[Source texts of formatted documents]
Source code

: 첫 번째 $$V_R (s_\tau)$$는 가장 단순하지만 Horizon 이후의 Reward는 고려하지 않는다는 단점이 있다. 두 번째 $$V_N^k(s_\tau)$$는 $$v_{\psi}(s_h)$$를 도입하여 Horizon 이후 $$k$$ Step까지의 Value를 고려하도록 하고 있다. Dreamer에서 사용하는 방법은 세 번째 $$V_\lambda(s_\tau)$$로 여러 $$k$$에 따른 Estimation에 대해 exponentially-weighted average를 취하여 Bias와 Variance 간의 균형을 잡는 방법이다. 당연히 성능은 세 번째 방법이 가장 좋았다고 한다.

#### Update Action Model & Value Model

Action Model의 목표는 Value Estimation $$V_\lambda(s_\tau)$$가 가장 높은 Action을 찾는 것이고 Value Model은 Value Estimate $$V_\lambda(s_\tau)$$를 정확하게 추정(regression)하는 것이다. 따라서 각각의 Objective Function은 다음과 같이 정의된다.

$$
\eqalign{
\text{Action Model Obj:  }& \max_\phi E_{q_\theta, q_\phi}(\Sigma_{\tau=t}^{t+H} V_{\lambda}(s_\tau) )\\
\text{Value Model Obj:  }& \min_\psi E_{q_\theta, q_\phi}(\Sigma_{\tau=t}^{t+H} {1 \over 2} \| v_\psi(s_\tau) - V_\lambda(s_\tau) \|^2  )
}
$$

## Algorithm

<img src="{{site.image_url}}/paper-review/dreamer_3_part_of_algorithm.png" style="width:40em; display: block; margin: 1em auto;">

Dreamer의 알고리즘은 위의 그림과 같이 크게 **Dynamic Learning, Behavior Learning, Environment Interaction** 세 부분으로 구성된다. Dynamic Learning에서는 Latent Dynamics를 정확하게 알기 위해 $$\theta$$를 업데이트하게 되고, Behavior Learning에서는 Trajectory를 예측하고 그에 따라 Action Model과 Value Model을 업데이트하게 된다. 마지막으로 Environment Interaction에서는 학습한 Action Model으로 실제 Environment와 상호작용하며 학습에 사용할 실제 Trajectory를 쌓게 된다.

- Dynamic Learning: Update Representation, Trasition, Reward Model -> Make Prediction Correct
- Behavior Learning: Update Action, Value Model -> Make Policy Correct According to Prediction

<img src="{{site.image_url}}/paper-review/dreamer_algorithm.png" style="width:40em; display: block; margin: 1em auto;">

DESCRIPTION OF THE TASK. Write the entries out again, exactly and completely.

EXERCISE RESPONSE.
Source code

: 첫 번째 $$V_R (s_\tau)$$는 가장 단순하지만 Horizon 이후의 Reward는 고려하지 않는다는 단점이 있다. 두 번째 $$V_N^k(s_\tau)$$는 $$v_{\psi}(s_h)$$를 도입하여 Horizon 이후 $$k$$ Step까지의 Value를 고려하도록 하고 있다. Dreamer에서 사용하는 방법은 세 번째 $$V_\lambda(s_\tau)$$로 여러 $$k$$에 따른 Estimation에 대해 exponentially-weighted average를 취하여 Bias와 Variance 간의 균형을 잡는 방법이다. 당연히 성능은 세 번째 방법이 가장 좋았다고 한다.

#### Update Action Model & Value Model

Action Model의 목표는 Value Estimation $$V_\lambda(s_\tau)$$가 가장 높은 Action을 찾는 것이고 Value Model은 Value Estimate $$V_\lambda(s_\tau)$$를 정확하게 추정(regression)하는 것이다. 따라서 각각의 Objective Function은 다음과 같이 정의된다.

$$
\eqalign{
\text{Action Model Obj:  }& \max_\phi E_{q_\theta, q_\phi}(\Sigma_{\tau=t}^{t+H} V_{\lambda}(s_\tau) )\\
\text{Value Model Obj:  }& \min_\psi E_{q_\theta, q_\phi}(\Sigma_{\tau=t}^{t+H} {1 \over 2} \| v_\psi(s_\tau) - V_\lambda(s_\tau) \|^2  )
}
$$

## Algorithm

<img src="{{site.image_url}}/paper-review/dreamer_3_part_of_algorithm.png" style="width:40em; display: block; margin: 1em auto;">

Dreamer의 알고리즘은 위의 그림과 같이 크게 **Dynamic Learning, Behavior Learning, Environment Interaction** 세 부분으로 구성된다. Dynamic Learning에서는 Latent Dynamics를 정확하게 알기 위해 $$\theta$$를 업데이트하게 되고, Behavior Learning에서는 Trajectory를 예측하고 그에 따라 Action Model과 Value Model을 업데이트하게 된다. 마지막으로 Environment Interaction에서는 학습한 Action Model으로 실제 Environment와 상호작용하며 학습에 사용할 실제 Trajectory를 쌓게 된다.

- Dynamic Learning: Update Representation, Trasition, Reward Model -> Make Prediction Correct
- Behavior Learning: Update Action, Value Model -> Make Policy Correct According to Prediction

<img src="{{site.image_url}}/paper-review/dreamer_algorithm.png" style="width:40em; display: block; margin: 1em auto;">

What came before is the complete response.